Barack Obama has always supported all the euphemisms for abortion--"reproductive health," "reproductive freedom," "medical services for women," and all the goals of Planned Parenthood, whose support he sought during the campaign. If anything, it's the one issue about which he's been absolutely clear and honest--the unborn American has no inherent right to live. If abortion is not in HR 3200, just wait for 2.0. or the upgrade.

Tuesday, August 25, 2009

Thank you, President Obama

I heard on the news tonight that Toledo's unemployment is now 15.4%. If Obama cared one bit about Americans, if he had any real American political or economic savvy at all, he would have made the economy his top priority on January 21. Instead, he put his social programs, the take over of the economy by the government, in first place.

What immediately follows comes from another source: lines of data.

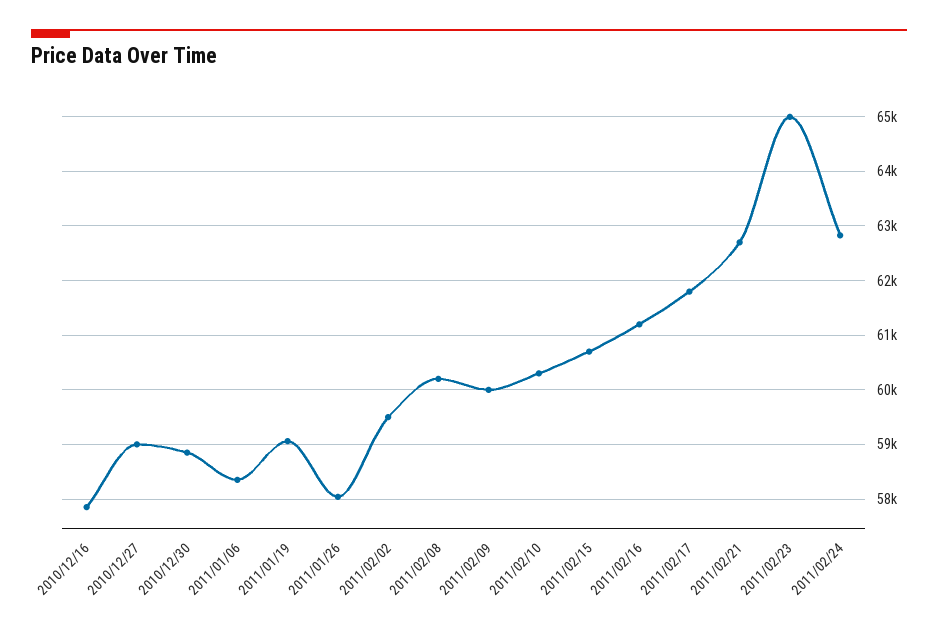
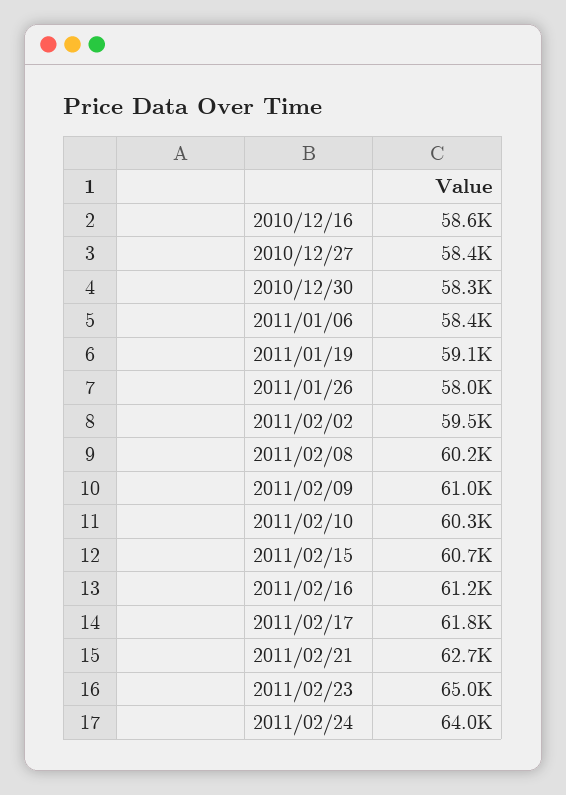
2010/12/16: 57800 -> 58600
2010/12/27: 59000 -> 58400
2010/12/30: 58800 -> 58300
2011/02/09: 60000 -> 61000
2011/02/24: 62800 -> 64000

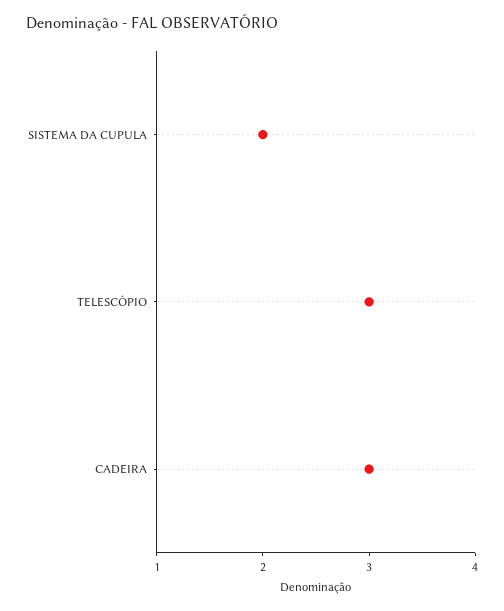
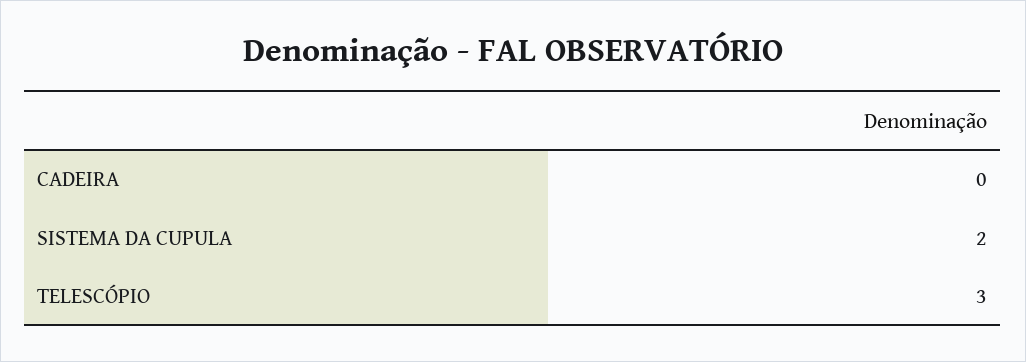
CADEIRA: 3 -> 0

Not Lincoln with a BlackBerry

Ah, some people say it so well. FOUAD AJAMI on the Summer of Obama’s Discontent. The magic has worn off; people are seeing the real Barack Obama, the man many of us saw from the beginning. A Chicago community organizer with no experience doing anything, a friend and buddy of radicals and Marxists who used him, handsome and glib (when the teleprompter was on), to get control of the White House.
    The Obama devotees were the victims of their own belief in political magic. The devotees could not make up their minds. In a newly minted U.S. senator from Illinois, they saw the embodiment of Abraham Lincoln, Franklin Delano Roosevelt and John F. Kennedy. Like Lincoln, Mr. Obama was tall and thin and from Illinois, and the historic campaign was launched out of Springfield. The oath of office was taken on the Lincoln Bible. Like FDR, he had a huge economic challenge, and he better get it done, repair and streamline the economy in his "first hundred days." Like JFK, he was young and stylish, with a young family.

    All this hero-worship before Mr. Obama met his first test of leadership. In reality, he was who he was, a Chicago politician who had done well by his opposition to the Iraq war. He had run a skillful campaign, and had met a Clinton machine that had run out of tricks and a McCain campaign that never understood the nature of the contest of 2008.

    He was no FDR, and besides the history of the depression—the real history—bears little resemblance to the received narrative of the nation instantly rescued, in the course of 100 days or 200 days, by an interventionist state. The economic distress had been so deep and relentless that FDR began his second term, in 1937, with the economy still in the grip of recession.

    Nor was JFK about style. He had known military service and combat, and familial loss; he had run in 1960 as a hawk committed to the nation's victory in the Cold War. He and his rival, Richard Nixon, shared a fundamental outlook on American power and its burdens.

    Now that realism about Mr. Obama has begun to sink in, these iconic figures of history had best be left alone. They can't rescue the Obama presidency. Their magic can't be his. Mr. Obama isn't Lincoln with a BlackBerry. Those great personages are made by history, in the course of history, and not by the spinners or the smitten talking heads.”
And now with his administration and programs in complete disarray, his health care plan overhaul exposed for what it is, he’s decided to placate his leftist supporters by selling out the very people who protected us from the terrorists. Anything to destroy the country.

Keeping track of Obama's czars



Considering what happened to Russia's last Czar and his family, I hope these guys are looking over their shoulders at the next wave he's going to appoint.